Heiße Quellen in Furnas - Azoren 02.11.2012

Die Thermalquellen haben es uns besonders angetan. Es gibt hier heiße Quellen in Badeanstalten, aber auch mitten in Naturparks. Die Thermalquellen in Furnas sind immer wieder einen Besuch wert. Das Wasser ist sehr eisenhaltig, was man gut an den orangegelben Ablagerungen erkennen kann. Das heisst dann aber auch, besser keine helle Kleidung tragen, denn die Flecken sind doch recht hartnäckig. Selbst bei Regenwetter ist es äußerst gemütlich im warmen Wasser mit der leichten Berieselung von oben. Das malerische Tal von Furnas ist von ständiger vulkanischer Aktivität geprägt und hier findet sich eins der bedeutendsten Thermalgebiete Europas.
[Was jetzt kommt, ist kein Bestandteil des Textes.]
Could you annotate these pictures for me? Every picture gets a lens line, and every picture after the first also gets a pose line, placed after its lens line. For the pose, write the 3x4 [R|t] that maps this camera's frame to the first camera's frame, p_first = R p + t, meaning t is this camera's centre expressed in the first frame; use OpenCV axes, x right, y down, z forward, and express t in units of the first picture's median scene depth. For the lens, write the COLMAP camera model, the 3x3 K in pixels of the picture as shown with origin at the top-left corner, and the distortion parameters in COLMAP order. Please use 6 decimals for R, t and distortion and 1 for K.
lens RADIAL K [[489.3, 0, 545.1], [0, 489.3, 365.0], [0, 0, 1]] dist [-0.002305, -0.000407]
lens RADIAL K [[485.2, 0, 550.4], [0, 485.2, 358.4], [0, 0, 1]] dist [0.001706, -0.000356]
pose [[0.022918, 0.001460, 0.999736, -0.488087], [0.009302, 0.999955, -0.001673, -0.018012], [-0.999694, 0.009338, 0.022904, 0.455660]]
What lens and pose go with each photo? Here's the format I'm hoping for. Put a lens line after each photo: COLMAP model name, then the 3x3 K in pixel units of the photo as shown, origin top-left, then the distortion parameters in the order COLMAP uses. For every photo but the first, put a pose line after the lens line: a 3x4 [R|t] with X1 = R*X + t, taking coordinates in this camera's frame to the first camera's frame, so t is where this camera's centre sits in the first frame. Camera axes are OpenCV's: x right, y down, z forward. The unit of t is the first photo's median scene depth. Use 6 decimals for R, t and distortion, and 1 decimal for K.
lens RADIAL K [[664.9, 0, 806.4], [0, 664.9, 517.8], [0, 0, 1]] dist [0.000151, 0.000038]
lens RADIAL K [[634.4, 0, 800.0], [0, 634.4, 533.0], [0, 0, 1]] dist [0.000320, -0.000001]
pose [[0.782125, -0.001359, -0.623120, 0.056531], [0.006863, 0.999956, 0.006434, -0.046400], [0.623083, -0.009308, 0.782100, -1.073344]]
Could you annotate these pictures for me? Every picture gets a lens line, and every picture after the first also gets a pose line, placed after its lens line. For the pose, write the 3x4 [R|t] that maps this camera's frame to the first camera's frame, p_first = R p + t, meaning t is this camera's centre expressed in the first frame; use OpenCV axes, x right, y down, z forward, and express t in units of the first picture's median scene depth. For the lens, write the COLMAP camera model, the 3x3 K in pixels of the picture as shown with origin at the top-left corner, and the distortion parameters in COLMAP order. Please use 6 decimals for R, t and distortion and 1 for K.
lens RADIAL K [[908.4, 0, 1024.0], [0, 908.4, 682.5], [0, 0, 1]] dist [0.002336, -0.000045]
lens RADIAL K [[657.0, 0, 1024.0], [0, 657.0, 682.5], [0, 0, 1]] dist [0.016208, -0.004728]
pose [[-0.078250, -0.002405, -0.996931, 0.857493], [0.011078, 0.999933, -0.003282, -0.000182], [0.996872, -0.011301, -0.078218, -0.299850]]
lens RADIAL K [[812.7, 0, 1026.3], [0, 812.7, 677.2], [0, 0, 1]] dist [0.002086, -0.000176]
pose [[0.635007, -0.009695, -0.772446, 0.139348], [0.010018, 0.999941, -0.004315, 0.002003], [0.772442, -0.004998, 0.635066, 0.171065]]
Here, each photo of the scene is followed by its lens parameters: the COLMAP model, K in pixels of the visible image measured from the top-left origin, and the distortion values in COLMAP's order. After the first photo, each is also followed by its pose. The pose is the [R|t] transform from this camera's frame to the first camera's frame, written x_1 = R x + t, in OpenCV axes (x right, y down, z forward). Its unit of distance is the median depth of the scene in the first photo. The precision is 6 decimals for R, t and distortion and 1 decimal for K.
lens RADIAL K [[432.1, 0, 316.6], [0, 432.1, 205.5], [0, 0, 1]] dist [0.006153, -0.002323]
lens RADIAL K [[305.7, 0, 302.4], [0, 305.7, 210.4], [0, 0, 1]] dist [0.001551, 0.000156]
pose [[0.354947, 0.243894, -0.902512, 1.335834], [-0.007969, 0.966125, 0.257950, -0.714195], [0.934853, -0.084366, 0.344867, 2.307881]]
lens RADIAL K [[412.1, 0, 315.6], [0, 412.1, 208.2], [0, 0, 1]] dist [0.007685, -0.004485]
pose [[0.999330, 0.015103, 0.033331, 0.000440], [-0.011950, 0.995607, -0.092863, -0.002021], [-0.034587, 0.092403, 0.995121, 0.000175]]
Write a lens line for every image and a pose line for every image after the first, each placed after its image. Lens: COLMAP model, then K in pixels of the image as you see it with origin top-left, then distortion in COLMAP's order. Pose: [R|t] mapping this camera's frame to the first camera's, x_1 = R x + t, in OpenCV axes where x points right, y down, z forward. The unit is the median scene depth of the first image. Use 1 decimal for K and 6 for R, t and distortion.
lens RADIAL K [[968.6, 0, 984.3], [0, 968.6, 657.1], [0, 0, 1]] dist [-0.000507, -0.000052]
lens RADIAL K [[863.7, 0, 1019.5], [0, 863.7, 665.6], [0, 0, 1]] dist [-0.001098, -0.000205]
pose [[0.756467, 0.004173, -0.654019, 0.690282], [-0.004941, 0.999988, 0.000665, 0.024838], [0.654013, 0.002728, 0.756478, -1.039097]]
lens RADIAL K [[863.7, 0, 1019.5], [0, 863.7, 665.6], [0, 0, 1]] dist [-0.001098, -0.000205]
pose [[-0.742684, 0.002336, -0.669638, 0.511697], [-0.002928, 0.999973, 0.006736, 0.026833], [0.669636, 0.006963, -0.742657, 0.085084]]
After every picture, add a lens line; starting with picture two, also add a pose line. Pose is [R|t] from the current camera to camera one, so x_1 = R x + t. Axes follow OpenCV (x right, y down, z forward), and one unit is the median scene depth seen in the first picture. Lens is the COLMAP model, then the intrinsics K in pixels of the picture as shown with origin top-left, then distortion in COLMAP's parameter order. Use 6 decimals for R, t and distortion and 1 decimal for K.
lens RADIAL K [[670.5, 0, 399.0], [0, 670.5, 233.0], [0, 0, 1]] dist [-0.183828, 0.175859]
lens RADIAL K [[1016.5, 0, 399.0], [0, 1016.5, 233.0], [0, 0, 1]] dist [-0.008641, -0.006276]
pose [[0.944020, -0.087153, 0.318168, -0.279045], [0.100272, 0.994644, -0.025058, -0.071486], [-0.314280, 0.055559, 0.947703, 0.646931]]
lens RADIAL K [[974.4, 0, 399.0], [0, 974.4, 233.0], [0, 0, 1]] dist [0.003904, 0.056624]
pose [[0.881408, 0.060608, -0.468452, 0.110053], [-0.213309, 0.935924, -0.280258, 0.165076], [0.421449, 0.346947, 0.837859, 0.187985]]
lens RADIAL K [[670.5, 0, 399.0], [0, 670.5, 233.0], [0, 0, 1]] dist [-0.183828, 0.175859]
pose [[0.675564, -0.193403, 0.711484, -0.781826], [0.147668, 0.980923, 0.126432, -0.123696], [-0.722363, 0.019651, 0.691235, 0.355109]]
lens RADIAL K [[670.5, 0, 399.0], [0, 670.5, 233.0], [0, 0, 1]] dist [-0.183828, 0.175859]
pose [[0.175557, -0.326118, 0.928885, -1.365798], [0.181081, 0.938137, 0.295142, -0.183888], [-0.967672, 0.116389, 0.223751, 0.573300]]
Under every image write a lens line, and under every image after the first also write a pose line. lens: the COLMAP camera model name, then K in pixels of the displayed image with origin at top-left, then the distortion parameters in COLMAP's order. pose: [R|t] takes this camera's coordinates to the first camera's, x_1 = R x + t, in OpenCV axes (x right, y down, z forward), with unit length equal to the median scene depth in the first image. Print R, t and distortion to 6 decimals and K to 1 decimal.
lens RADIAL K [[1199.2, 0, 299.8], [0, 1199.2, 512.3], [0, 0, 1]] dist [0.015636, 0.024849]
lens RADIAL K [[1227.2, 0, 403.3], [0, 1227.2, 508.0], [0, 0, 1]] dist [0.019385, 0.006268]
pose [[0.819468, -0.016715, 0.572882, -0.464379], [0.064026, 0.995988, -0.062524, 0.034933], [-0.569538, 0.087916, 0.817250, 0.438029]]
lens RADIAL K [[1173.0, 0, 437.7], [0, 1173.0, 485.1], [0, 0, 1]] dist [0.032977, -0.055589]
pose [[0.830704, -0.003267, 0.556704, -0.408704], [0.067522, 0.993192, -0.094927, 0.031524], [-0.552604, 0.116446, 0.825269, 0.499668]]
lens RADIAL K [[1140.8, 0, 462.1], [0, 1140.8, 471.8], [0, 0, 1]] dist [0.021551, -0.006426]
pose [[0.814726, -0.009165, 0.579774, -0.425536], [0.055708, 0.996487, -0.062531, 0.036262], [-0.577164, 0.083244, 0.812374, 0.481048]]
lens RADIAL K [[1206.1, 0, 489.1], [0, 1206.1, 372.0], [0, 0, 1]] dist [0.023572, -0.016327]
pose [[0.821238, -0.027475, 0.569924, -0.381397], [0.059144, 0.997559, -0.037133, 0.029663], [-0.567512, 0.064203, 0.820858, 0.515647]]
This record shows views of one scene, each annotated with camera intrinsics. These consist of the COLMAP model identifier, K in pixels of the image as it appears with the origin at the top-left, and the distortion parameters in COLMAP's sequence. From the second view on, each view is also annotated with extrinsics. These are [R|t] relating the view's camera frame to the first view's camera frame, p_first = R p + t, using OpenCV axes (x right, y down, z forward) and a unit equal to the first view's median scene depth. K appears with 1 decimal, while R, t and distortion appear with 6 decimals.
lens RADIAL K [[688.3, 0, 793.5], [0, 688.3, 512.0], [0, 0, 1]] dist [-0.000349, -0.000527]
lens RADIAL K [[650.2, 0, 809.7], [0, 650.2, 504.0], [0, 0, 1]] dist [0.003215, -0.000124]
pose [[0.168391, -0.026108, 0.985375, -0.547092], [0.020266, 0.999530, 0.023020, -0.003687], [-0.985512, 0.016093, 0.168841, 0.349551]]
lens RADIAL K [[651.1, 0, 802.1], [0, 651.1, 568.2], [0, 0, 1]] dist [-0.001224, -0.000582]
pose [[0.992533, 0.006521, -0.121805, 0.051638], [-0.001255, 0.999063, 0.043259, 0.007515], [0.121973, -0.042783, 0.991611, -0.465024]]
Sao Miguel - Azoren 27.10.2012

Nach einem angenehmen Flug sind wir gut gelandet, Auto abgeholt, Quinta gesucht und direkt gefunden. Wir sind in einer Art Naturparadies gelandet. Unser Häuschen steht inmitten eines Traumgartens und wir fühlen uns pudelwohl. Nun sind wir im "Ausflugsstress", denn wir geben das Auto in ein paar Tagen erstmal wieder ab und sind dann Fußgänger. Also sind unsere Tage gefüllt mit Eindrücken von wunderschöner Natur bei frühlingshaften Temperaturen.

Der Countdown läuft, unsere Abreise steht bevor. Am 24.10.2012 geht es los zur ersten Etappe auf die Azoren. Es ist ungewohnt für zwei völlig verschiedene Reisen und Reiseziele mehr oder weniger gleichzeitig zu planen und auch die Klamotten entsprechend vorzubereiten. So wachsen die "Häufchen" für Afrika und für die Azoren mit unterschiedlichen Schwerpunkten. Ferienhaus gegen Camping im Zelt.... Das ist echt spannend und macht riesig Spaß.